*** Opening The data ***

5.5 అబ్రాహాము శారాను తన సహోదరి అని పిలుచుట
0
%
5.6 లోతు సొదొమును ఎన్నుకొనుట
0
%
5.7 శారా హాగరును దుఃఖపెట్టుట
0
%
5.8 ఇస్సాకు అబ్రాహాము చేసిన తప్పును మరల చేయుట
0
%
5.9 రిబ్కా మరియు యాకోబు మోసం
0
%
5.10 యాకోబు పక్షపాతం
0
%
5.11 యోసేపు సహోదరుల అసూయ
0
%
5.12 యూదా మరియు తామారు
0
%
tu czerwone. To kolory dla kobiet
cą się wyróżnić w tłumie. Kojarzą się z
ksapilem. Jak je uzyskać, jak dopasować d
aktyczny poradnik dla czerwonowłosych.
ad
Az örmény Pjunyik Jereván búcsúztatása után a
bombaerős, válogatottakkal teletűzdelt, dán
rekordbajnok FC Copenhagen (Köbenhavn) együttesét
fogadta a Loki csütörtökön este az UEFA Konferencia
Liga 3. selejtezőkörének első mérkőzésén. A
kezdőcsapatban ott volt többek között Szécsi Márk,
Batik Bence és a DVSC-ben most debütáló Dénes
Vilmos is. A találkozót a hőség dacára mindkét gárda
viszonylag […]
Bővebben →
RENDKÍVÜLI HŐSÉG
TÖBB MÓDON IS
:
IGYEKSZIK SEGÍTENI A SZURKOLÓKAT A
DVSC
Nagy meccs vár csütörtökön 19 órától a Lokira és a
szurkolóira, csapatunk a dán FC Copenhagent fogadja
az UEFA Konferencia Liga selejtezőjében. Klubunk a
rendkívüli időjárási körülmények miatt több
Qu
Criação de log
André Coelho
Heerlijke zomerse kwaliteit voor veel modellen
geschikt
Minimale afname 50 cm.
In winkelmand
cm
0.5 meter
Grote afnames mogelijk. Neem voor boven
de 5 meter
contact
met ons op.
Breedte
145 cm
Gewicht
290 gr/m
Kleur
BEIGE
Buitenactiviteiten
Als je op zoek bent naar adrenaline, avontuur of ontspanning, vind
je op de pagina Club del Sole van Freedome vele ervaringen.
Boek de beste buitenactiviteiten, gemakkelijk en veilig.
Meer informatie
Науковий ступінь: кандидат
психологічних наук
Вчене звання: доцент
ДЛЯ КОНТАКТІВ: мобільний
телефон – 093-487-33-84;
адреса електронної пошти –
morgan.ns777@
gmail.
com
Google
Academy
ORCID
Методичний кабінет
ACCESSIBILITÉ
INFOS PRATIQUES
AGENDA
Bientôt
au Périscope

*** Closing The data ***

Instructions to follow ▸ Can you rewrite every line of the data above as a JSON array of strings, with one string per line and no blank lines?

Answer to this task ▸
[
  "5.5 అబ్రాహాము శారాను తన సహోదరి అని పిలుచుట",
  "0",
  "%",
  "5.6 లోతు సొదొమును ఎన్నుకొనుట",
  "0",
  "%",
  "5.7 శారా హాగరును దుఃఖపెట్టుట",
  "0",
  "%",
  "5.8 ఇస్సాకు అబ్రాహాము చేసిన తప్పును మరల చేయుట",
  "0",
  "%",
  "5.9 రిబ్కా మరియు యాకోబు మోసం",
  "0",
  "%",
  "5.10 యాకోబు పక్షపాతం",
  "0",
  "%",
  "5.11 యోసేపు సహోదరుల అసూయ",
  "0",
  "%",
  "5.12 యూదా మరియు తామారు",
  "0",
  "%",
  "tu czerwone. To kolory dla kobiet",
  "cą się wyróżnić w tłumie. Kojarzą się z",
  "ksapilem. Jak je uzyskać, jak dopasować d",
  "aktyczny poradnik dla czerwonowłosych.",
  "ad",
  "Az örmény Pjunyik Jereván búcsúztatása után a",
  "bombaerős, válogatottakkal teletűzdelt, dán",
  "rekordbajnok FC Copenhagen (Köbenhavn) együttesét",
  "fogadta a Loki csütörtökön este az UEFA Konferencia",
  "Liga 3. selejtezőkörének első mérkőzésén. A",
  "kezdőcsapatban ott volt többek között Szécsi Márk,",
  "Batik Bence és a DVSC-ben most debütáló Dénes",
  "Vilmos is. A találkozót a hőség dacára mindkét gárda",
  "viszonylag […]",
  "Bővebben →",
  "RENDKÍVÜLI HŐSÉG",
  "TÖBB MÓDON IS",
  ":",
  "IGYEKSZIK SEGÍTENI A SZURKOLÓKAT A",
  "DVSC",
  "Nagy meccs vár csütörtökön 19 órától a Lokira és a",
  "szurkolóira, csapatunk a dán FC Copenhagent fogadja",
  "az UEFA Konferencia Liga selejtezőjében. Klubunk a",
  "rendkívüli időjárási körülmények miatt több",
  "Qu",
  "Criação de log",
  "André Coelho",
  "Heerlijke zomerse kwaliteit voor veel modellen",
  "geschikt",
  "Minimale afname 50 cm.",
  "In winkelmand",
  "cm",
  "0.5 meter",
  "Grote afnames mogelijk. Neem voor boven",
  "de 5 meter",
  "contact",
  "met ons op.",
  "Breedte",
  "145 cm",
  "Gewicht",
  "290 gr/m",
  "Kleur",
  "BEIGE",
  "Buitenactiviteiten",
  "Als je op zoek bent naar adrenaline, avontuur of ontspanning, vind",
  "je op de pagina Club del Sole van Freedome vele ervaringen.",
  "Boek de beste buitenactiviteiten, gemakkelijk en veilig.",
  "Meer informatie",
  "Науковий ступінь: кандидат",
  "психологічних наук",
  "Вчене звання: доцент",
  "ДЛЯ КОНТАКТІВ: мобільний",
  "телефон – 093-487-33-84;",
  "адреса електронної пошти –",
  "morgan.ns777@",
  "gmail.",
  "com",
  "Google",
  "Academy",
  "ORCID",
  "Методичний кабінет",
  "ACCESSIBILITÉ",
  "INFOS PRATIQUES",
  "AGENDA",
  "Bientôt",
  "au Périscope"
]